Al had suggested I swing out to Bodie ghost town but I wasn’t sure of the fuel situation, having given my bladder a day off. Plus I don’t think I’ll be short of ghost town action on this ride. Instead, I filled up in Bridgeport where mpg was still a promising 58 and where they advised I head another 40 miles plus two feet over the border to Lake Topaz Casino, NV, if I wanted cheap lodging. I set the satnav but a few miles up the road a dirt track heading in the right direction caught my eye. Shall I, shan’t I, it’s getting late, WTH let’s do it – satnav suggests it’s only an 8-mile detour.
There’s got to be a name for the sort of dirt you get up here in the high pine country – a kind of sandy loam that agrees very nicely with the L’s dirtish tyres. Soon I passed a parked up MAN overland truck – Germans to be sure saving a penny and having an adventure. Then up ahead I came to a flat grassy clearing and wondered should I camp – this nightly moteling is getting expensive after all. The place was on a pass, exposed and with little cover from the wind, but dry and with some firewood. I dithered and looked for a sheltered spot but then checked the satnav again: 8034′ – I don’t think so. It will freeze for sure and with only my flysheet for a tent I’d spend the night huddled against the chill. It will warm up somewhere sometime soon.

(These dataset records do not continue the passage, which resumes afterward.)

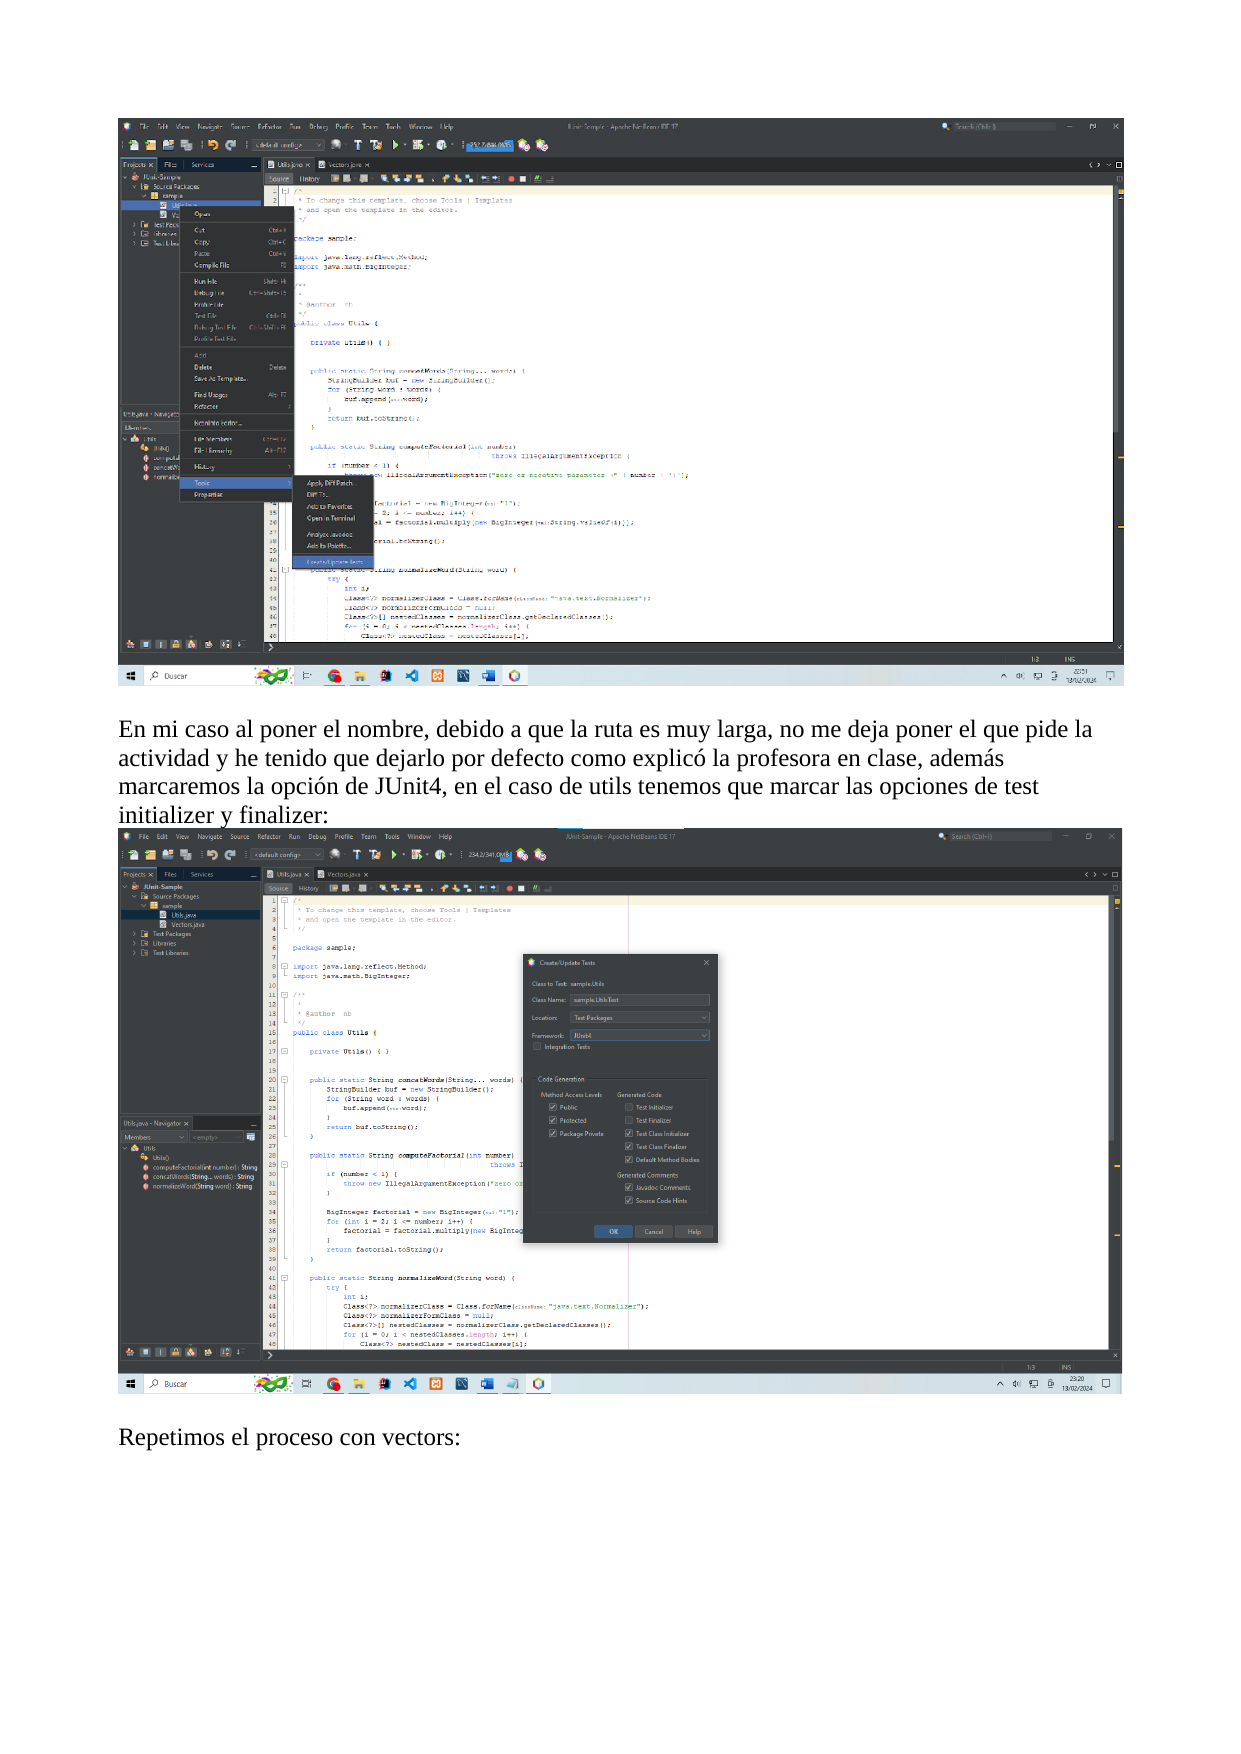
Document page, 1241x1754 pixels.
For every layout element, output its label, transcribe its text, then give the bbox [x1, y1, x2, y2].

text Repetimos el proceso con vectors: [118, 1422, 1122, 1451]
text En mi caso al poner el nombre, debido a que la ruta es muy larga, no me deja poner el que pide la actividad y he tenido que dejarlo por defecto como explicó la profesora en clase, además marcaremos la opción de JUnit4, en el caso de utils tenemos que marcar las opciones de test initializer y finalizer: [118, 714, 1122, 828]
picture [118, 828, 1123, 1394]
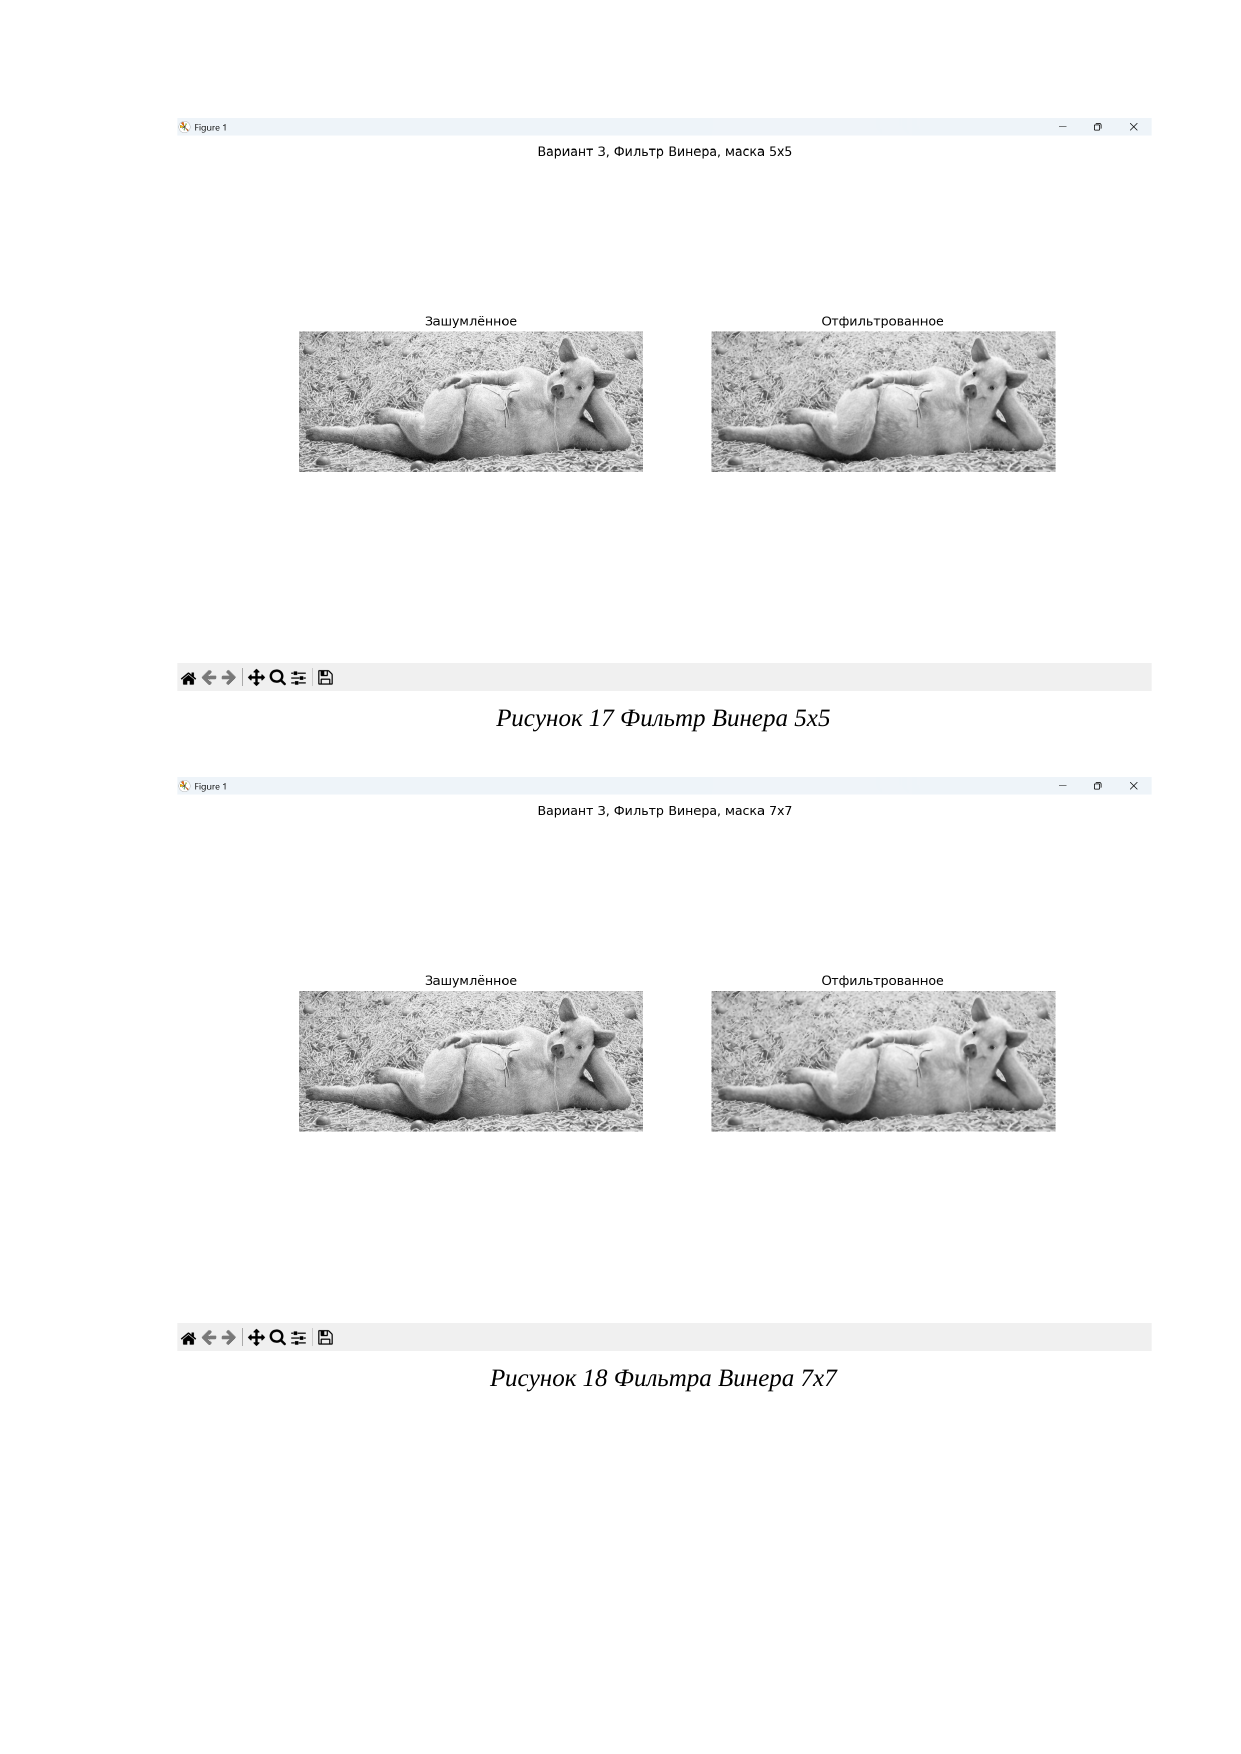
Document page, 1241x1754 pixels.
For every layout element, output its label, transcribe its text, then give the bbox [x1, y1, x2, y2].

text Рисунок 17 Фильтр Винера 5х5 [177, 703, 1152, 732]
text Рисунок 18 Фильтра Винера 7х7 [177, 1363, 1152, 1392]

Down the far side of the pass there were still patches of snow and muddy ruts to navigate. I came across an even more idyllic pitch at only 6500′ plus tree shelter and snow to melt (right). And like the other place, there was not a speck of rubbish. Well it’s good to know these places are out here.
I carried on downhill through more mud and snow and rock falls and had a mini panic when at 8 miles it was another few miles of dirt. But round the ridge and riding along the top, down below I could see the road to Topaz that I was cutting around.
Pleased with my late afternoon adventure, I pulled into the casino which was no real bargain at $70. Plus it felt like the sort of place I’d want to take all the luggage indoors.
Next day I chose to forsake the Chevron and take off up over US89 towards Lake Tahoe, but soon regretted it when the two villages up the road weren’t serving fuel. Let’s see if the satnav can help. “7-11, Gardnerville Ranchos, 12.3 miles”. So it was, plus a quick snack and then over the windy pass into Lake Tahoe’s pine-rimmed bowl where the air was sharp enough to slice week-old tomatoes and the scenery redolent of a Redwood Creek poster.
I pootled round the east shore, past glittering Emerald Bay, ending up at a mate’s cabin out of Truckee, scoring a record 73US or 88mpg on the mpg-o-metre. Opened out airbox holes have fixed the mpg and power. Now I have to fix the air box holes.
Before I had a chance to do that, Christian insisted we go out for a burn up in the woods, him on his 95o Adventure. OK then. Unhitch the bags and off we go – me soon eating dust spun off his TKC as wide as my head. As before on the dirt, the Honda’s wide gearing was exposed and so was the harshness of my jacked-up rear shock (see this). Still, I’m not complaining – the bike is as light as a feather and the preload is keeping the loaded bike level. Too hard is better than too soft, IMO. Plus I’d just read on Thumper Talk that Hyperpro in the Netherlands have brought out a fully adjustable shock for the CRF (unlike Race Tech’s basic unit). So it’s there if I want it.
The little L was being hung out to dry by the KTM, but that 950 has got to be running five times the horsepower with only half as much weight and top of the range suspension. A decent shock would sure improve CRF-L dirt riding at this sort of pace, but it wasn’t all bad; I was lucky enough to have a few days’ house sitting for Christian – a chance to reorganise and sort out that fuelling once and for all.